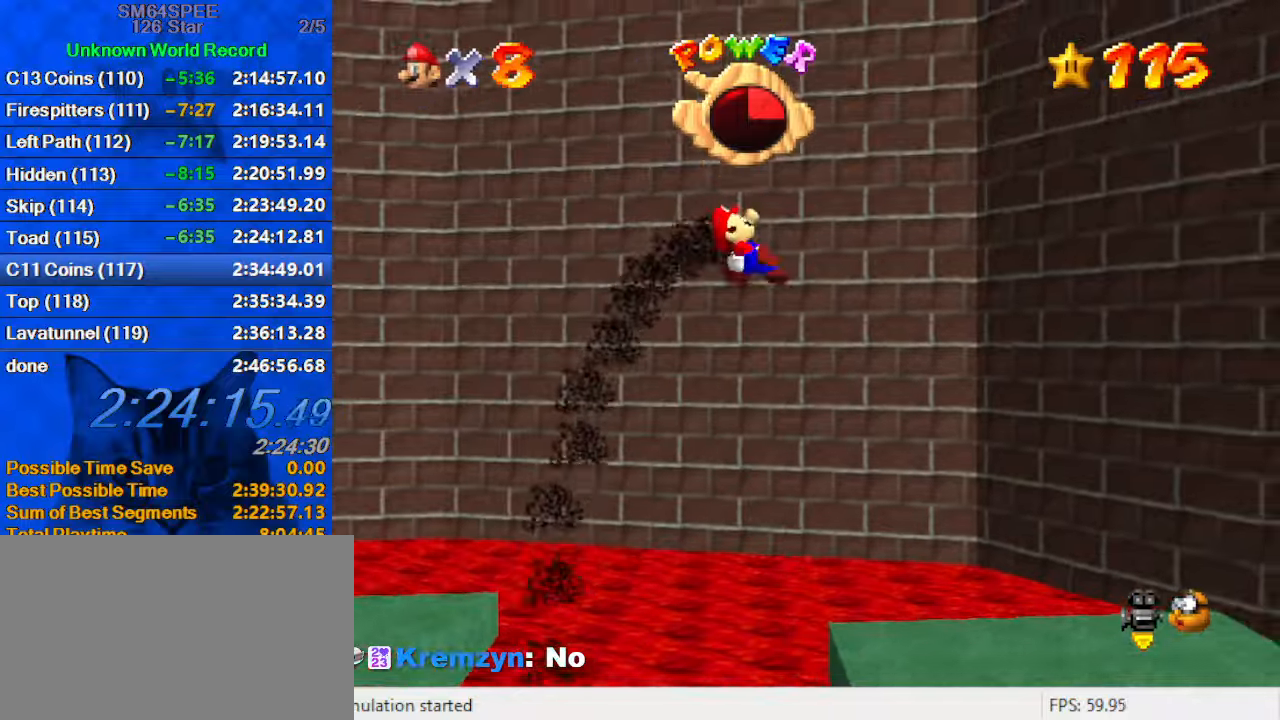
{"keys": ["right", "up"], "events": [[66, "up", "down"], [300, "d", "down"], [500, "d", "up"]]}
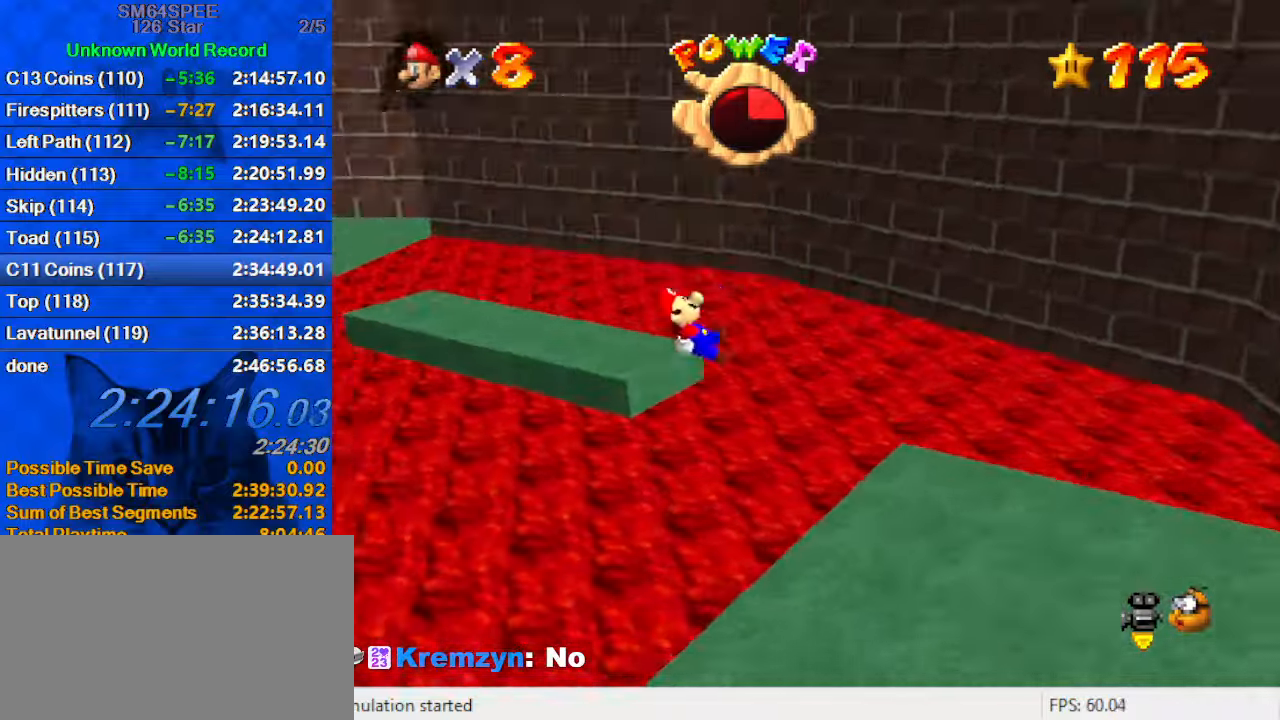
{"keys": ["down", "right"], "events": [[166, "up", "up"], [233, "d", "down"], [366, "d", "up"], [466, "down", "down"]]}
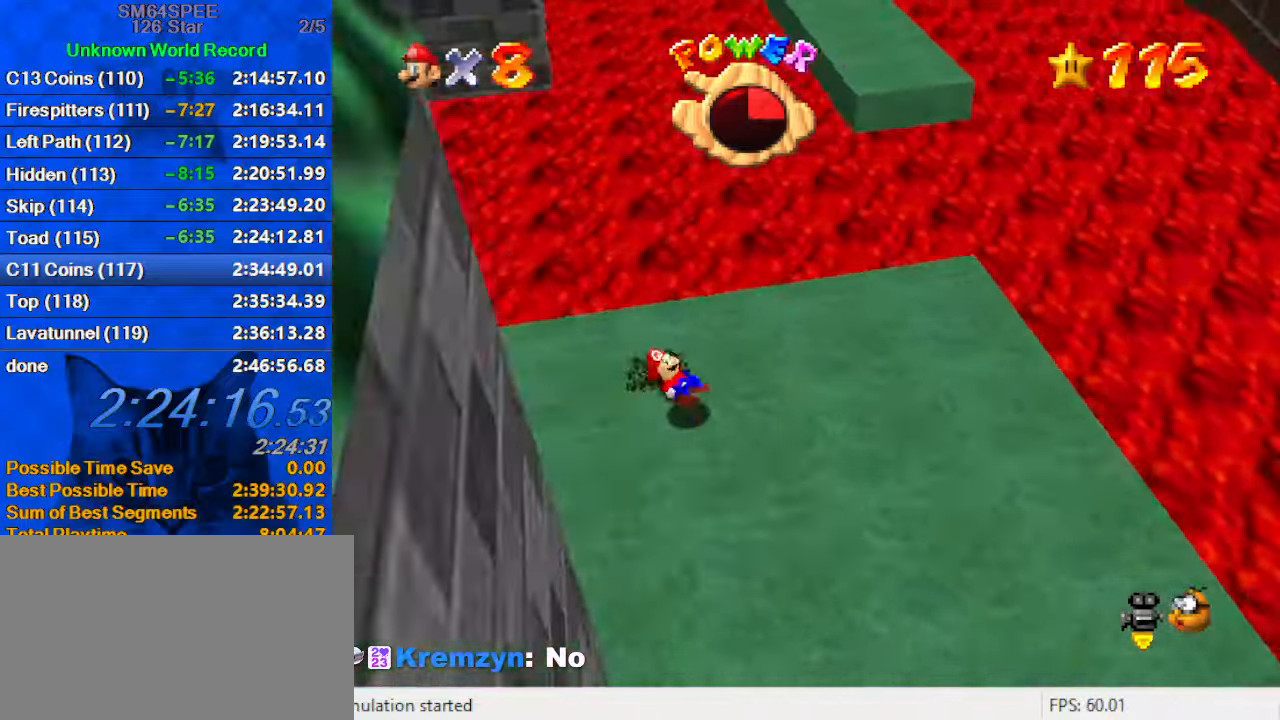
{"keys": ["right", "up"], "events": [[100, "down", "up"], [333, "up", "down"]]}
------------------------
- Your instructions -
Reproduce the listing exactly. Leave its pictures out.

- Exercise solution -
{"keys": ["right", "up"], "events": [[66, "up", "down"], [300, "d", "down"], [500, "d", "up"]]}
{"keys": ["down", "right"], "events": [[166, "up", "up"], [233, "d", "down"], [366, "d", "up"], [466, "down", "down"]]}
{"keys": ["right", "up"], "events": [[100, "down", "up"], [333, "up", "down"]]}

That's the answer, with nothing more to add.